(Instructions to follow)
Find the word "initiative" in the listing; pull out each line holding it.

(Dataset extract)
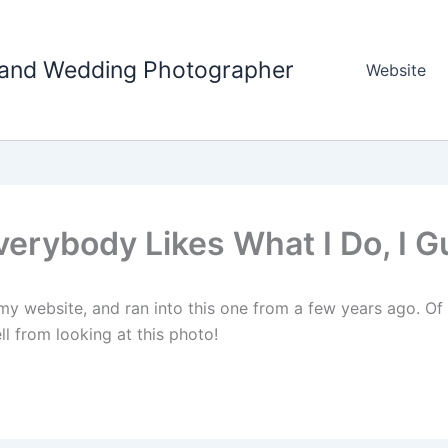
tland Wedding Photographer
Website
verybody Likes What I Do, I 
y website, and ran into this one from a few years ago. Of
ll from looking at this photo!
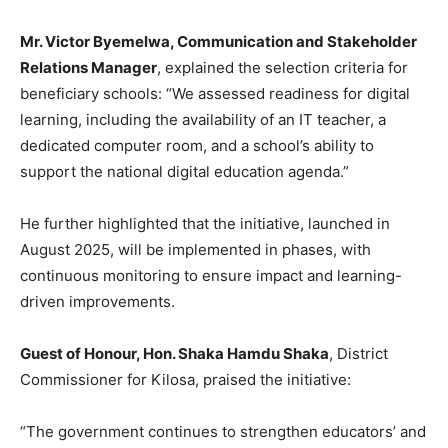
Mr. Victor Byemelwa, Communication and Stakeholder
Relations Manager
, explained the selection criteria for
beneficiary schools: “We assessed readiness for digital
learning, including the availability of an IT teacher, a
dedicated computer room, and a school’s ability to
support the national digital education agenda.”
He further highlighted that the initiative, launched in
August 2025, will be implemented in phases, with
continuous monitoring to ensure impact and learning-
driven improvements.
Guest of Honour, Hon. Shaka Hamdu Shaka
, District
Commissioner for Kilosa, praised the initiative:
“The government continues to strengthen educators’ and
==
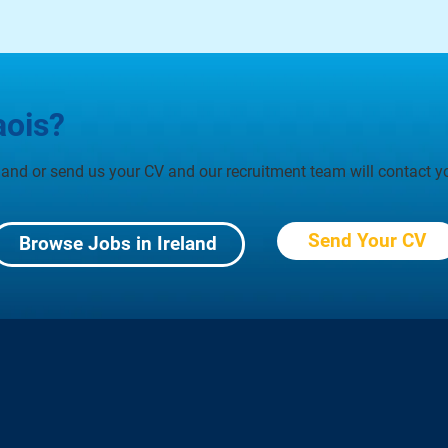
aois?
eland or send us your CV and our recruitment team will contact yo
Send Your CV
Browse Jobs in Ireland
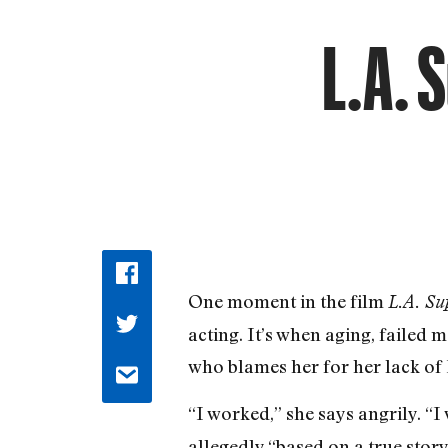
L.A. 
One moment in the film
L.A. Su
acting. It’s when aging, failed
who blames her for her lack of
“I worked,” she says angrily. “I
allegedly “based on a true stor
...
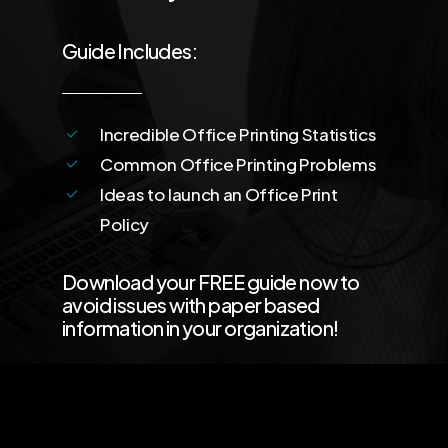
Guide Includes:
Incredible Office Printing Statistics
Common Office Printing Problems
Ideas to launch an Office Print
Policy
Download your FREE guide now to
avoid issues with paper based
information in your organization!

(Task response)
He further highlighted that the initiative, launched in
Commissioner for Kilosa, praised the initiative:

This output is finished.